There were other issues as well.  I didn’t trust my intuition.  I was convinced that I was going to hurt him in some way.  Was I feeding him enough?  If his head fell forward or fell backward unexpectedly, was I forever damaging him?  I felt like he was safer in other people’s arms than in my own.  And I wasn’t bonding with him at all.

So, I talked to my therapist.  She told me that all of these things were quite common in a lot of pregnancies.  Bonding with the baby wasn’t going to be instantaneous, just like falling in love with someone happens slowly over time.  However, my PTSD from losing my girls was definitely playing a part, and after I talked to my OB, I got some medication to help.

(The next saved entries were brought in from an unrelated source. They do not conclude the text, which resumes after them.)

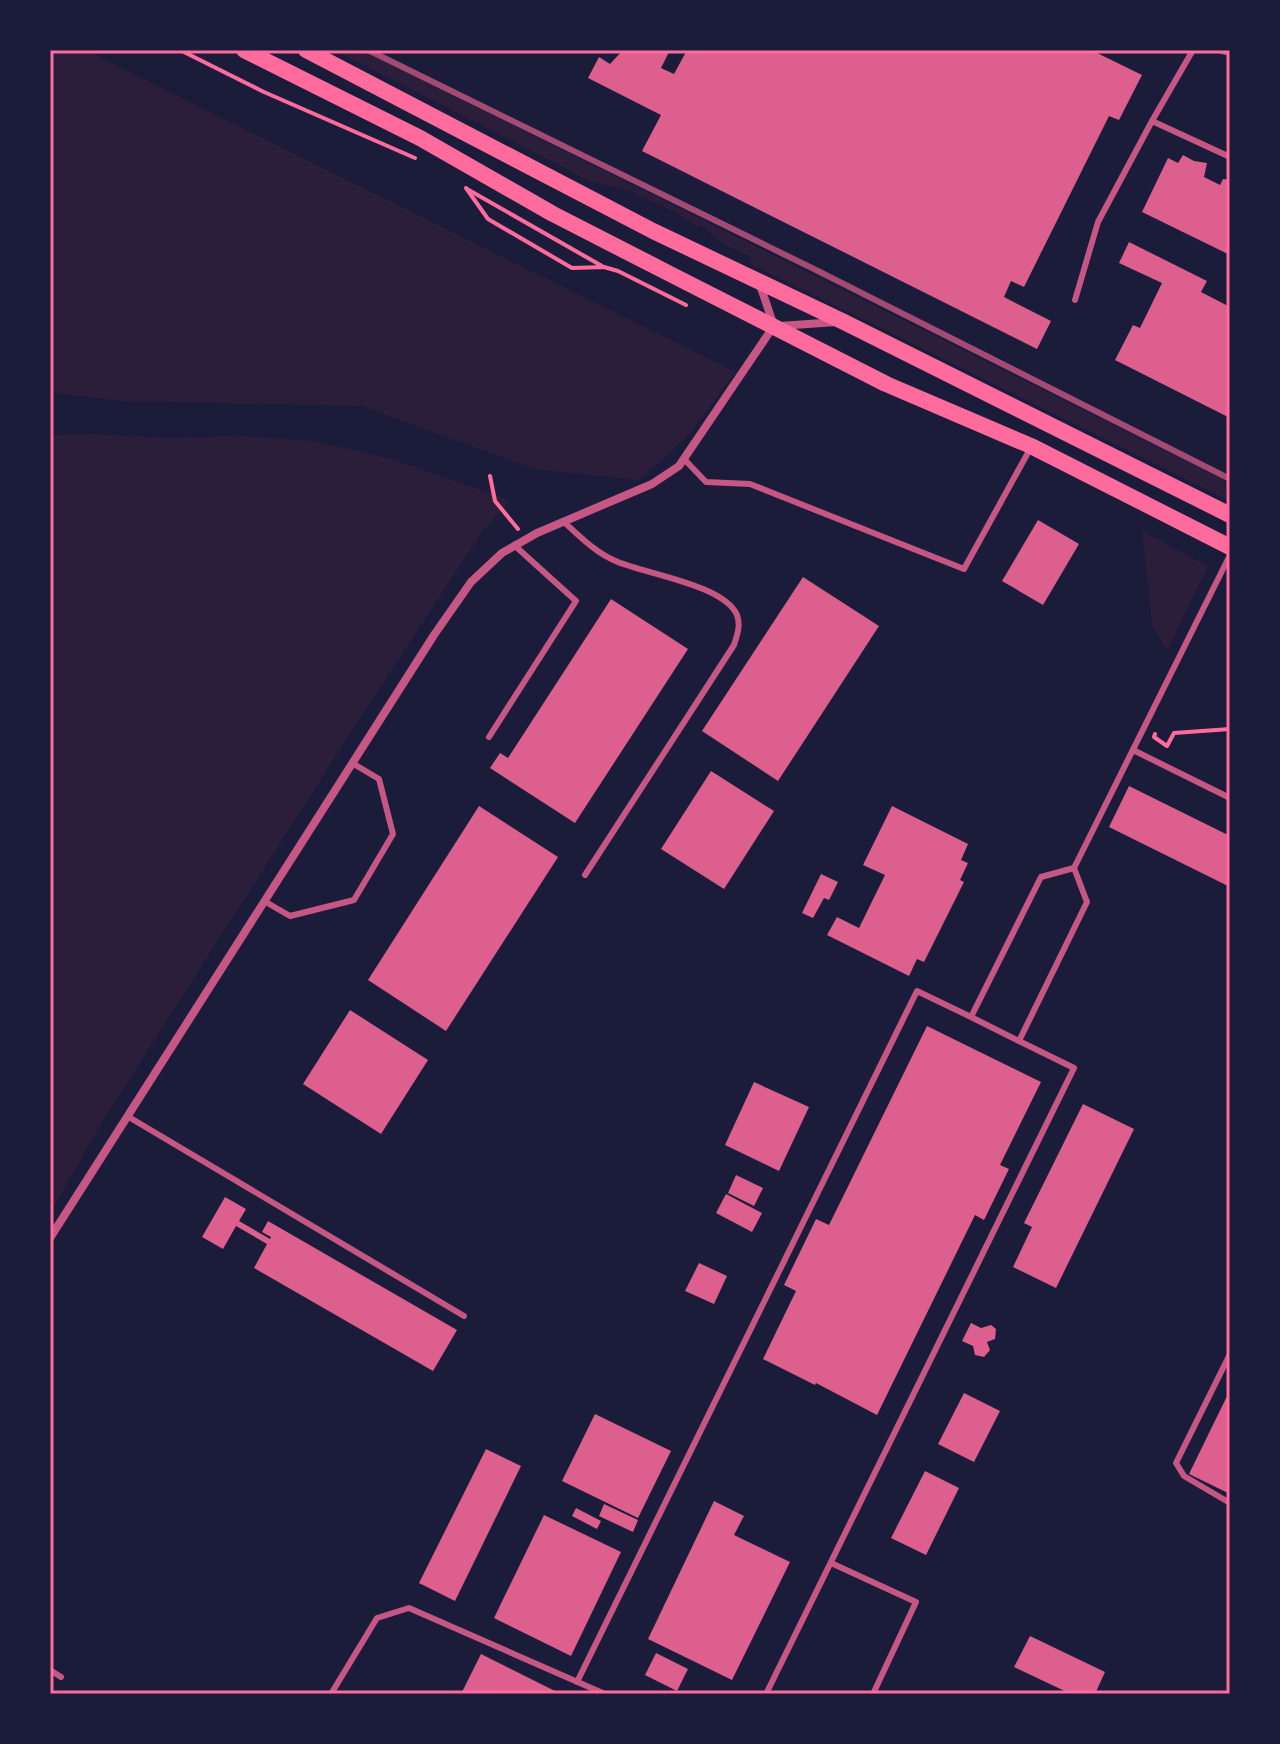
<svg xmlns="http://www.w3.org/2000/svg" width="1280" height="1744" font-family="'Asap Condensed',sans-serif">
<rect width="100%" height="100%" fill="#1b1b3a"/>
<g fill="#2a1e3b">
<polygon points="50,50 85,50 735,372 690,434 640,480 534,469 361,406 122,401 50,392"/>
<polygon points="334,50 362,50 1230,483 1230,501 749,263 751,257 723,244 700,225 698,227 675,212 632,192 592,182"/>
<polygon points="95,434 167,438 240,436 314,441 392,459 510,500 483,531 369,704 99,1127 50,1214 50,435"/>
<polygon points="1142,531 1208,566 1168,649 1165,648 1152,625"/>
</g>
<g fill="#dd5f8e">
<polygon points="623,50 670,50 661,68 674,74 687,50 1091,50 1142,75 1119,120 1109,116 1024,287 1011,281 1004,297 1051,321 1037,349 642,151 661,115 588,78 599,57 610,64"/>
<polygon points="1183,155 1194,161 1207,163 1204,177 1220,185 1223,179 1230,180 1230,255 1142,212 1168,158 1178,163"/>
<polygon points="1129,242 1207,281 1201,292 1230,307 1230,418 1115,360 1133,325 1140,328 1162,283 1119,263"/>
<polygon points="1038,520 1079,544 1043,605 1002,581"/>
<polygon points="803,577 879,626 778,781 702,731"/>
<polygon points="611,599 688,649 575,823 490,768 500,753 508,758"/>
<polygon points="711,771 774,811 724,889 661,849"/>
<polygon points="1129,786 1230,836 1230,887 1109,827"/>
<polygon points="479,806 558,857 446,1031 368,980"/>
<polygon points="892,806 968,844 961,860 968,863 960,880 964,882 924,962 917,959 909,976 827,935 837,917 859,928 885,875 863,865"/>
<polygon points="821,874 838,882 829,900 824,898 813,918 802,913"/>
<polygon points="350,1010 428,1060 381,1134 303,1084"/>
<polygon points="927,1026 1041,1082 1000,1165 1009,1169 984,1220 975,1215 877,1415 816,1383 815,1385 763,1359 796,1291 784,1285 816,1219 829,1225"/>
<polygon points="754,1082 809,1107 779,1171 725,1145"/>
<polygon points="1083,1104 1134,1129 1056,1288 1013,1267 1032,1227 1024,1223"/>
<polygon points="736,1175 763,1188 754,1206 728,1193"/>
<polygon points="726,1194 762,1213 752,1232 716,1213"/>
<polygon points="225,1197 246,1209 239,1221 270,1239 271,1237 262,1232 268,1221 457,1330 433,1371 254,1268 267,1244 236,1226 223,1249 202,1237"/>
<polygon points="699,1263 727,1276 714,1304 685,1291"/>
<polygon points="971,1323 981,1328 991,1325 996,1329 995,1339 987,1342 990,1350 984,1357 975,1355 973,1346 962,1341"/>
<polygon points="1230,1390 1230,1494 1189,1474"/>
<polygon points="964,1393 1000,1411 974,1462 938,1444"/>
<polygon points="595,1414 671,1451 638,1518 562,1481"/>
<polygon points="486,1449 521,1466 455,1601 419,1583"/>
<polygon points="925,1471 959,1488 926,1555 891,1538"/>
<polygon points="714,1501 744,1516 734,1535 790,1562 732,1680 648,1639"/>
<polygon points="604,1504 638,1520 633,1532 599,1516"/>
<polygon points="576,1508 601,1521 597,1529 572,1516"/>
<polygon points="544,1515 621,1552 571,1656 494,1618"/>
<polygon points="1030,1636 1105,1672 1095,1694 1071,1694 1014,1667"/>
<polygon points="656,1653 688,1669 677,1691 645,1675"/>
<polygon points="481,1654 561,1694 461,1694"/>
</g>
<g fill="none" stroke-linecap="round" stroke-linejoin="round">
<g stroke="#ff6b9d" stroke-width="4">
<polyline points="180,50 264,92 415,158"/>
<polyline points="466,188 488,219 572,268 604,267 618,271 686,305"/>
<polyline points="467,189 602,266"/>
<polyline points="490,476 495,501 518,529"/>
<polyline points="1155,734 1154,737 1167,746 1174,733 1230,729"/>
</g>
<g stroke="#c65784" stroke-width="6">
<polyline points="1193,50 1152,121 1230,157"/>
<polyline points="1219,50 1230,53"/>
<polyline points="1075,300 1098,222 1152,121"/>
<polyline points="685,460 706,482 750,484 964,569 1030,449"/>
<path d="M 563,521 C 579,536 597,554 618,562 C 647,574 724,585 737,615 C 741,626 737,635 734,645 L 585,875"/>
<polyline points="489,737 576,601 514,545"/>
<polyline points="1133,750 1230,798"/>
<polyline points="1074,868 1087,902 1019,1041 971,1017 1041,877 1074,868 1230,555"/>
<polyline points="264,901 290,916 354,900 393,834 379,779 352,763"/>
<polyline points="127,1116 464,1316"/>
<polyline points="1230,1354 1176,1463 1184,1476 1230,1503"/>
<polyline points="831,1563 916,1602 873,1694"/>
<polyline points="50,1670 61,1677"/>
<polyline points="577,1682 917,991 971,1017"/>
<polyline points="331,1694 377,1618 409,1608 605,1694"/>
<polyline points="766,1694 1074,1068 1019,1041"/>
</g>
<g stroke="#c65784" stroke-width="8">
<polyline points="759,282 774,326"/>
<polyline points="779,326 837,322"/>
<polyline points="50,1238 434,635 471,582 502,553 537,533 652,484 679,466 773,327"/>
</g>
<g stroke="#ff6b9d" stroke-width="16">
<polyline points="244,50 420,138 553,214 674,276 886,384 1031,446 1230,547"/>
<polyline points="306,50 653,231 844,322 1230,515"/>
</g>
<polyline stroke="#a44b75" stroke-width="6" points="368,50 816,270 1230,479"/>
</g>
<rect width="1280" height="1744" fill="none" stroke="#1b1b3a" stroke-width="104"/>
<rect x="52" y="52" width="1176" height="1640" fill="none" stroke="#ff6b9d" stroke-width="3"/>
</svg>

And it has helped.  It doesn’t make everything perfect, but it quiets the thoughts and gives me a chance to learn to trust my gut.  And I’m bonding with the little guy more and more each day.

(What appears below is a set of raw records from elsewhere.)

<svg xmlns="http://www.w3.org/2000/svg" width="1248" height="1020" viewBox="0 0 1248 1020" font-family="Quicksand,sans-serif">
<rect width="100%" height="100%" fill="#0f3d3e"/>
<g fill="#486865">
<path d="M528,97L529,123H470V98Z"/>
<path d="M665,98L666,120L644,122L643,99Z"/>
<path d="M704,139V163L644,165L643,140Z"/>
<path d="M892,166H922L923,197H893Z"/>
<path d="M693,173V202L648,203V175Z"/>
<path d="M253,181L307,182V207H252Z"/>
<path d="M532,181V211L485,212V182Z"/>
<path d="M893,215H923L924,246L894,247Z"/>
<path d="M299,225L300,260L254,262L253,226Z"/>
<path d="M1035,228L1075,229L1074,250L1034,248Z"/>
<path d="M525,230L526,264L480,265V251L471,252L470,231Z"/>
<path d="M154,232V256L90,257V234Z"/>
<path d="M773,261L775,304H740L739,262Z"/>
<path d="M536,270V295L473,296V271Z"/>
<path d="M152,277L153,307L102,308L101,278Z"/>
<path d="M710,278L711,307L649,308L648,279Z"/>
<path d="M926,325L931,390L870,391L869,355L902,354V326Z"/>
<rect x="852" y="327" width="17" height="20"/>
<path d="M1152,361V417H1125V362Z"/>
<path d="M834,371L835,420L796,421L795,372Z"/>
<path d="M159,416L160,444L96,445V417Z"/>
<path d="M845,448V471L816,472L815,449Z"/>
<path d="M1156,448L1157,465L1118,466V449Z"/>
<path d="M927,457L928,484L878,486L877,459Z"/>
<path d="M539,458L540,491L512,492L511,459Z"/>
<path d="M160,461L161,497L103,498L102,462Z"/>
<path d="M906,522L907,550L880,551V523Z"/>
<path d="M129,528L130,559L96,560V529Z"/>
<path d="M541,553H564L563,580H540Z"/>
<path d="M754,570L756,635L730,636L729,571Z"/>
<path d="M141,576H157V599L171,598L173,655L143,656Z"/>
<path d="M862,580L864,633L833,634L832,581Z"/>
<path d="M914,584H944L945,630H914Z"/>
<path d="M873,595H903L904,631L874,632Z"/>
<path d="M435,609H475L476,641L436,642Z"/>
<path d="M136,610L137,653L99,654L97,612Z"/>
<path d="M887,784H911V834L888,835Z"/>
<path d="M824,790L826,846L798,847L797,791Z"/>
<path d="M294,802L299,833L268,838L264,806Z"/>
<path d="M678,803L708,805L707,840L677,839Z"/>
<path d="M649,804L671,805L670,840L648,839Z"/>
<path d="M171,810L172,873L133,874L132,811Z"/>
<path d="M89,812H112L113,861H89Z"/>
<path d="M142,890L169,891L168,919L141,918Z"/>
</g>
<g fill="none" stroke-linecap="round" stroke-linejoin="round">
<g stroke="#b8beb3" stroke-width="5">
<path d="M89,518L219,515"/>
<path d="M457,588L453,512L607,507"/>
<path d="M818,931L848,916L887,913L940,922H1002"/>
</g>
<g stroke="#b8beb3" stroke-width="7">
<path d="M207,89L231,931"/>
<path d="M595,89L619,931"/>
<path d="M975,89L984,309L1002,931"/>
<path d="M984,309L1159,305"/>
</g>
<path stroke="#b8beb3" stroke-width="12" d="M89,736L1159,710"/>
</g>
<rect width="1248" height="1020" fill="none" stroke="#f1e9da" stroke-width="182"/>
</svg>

There is this pressure to enjoy motherhood.  To soak up every second of every day because it goes by so fast.  And because I have waited so long for these moments, the pressure feels even greater to appreciate every second.  I love my son.  And I look forward to the snuggles every day.  I even think some of his cries are adorable (and when he sticks out that lip, I just want to snuggle him).

But I have to take care of myself.  I need to make sure I’m as healthy as I can be so that I can take care of him.  Post-partum anxiety is real and nothing to be ashamed of.  And it’s not forever, so for now, I will just take each day as it comes, giving myself grace, and be grateful for the support and love that surrounds me.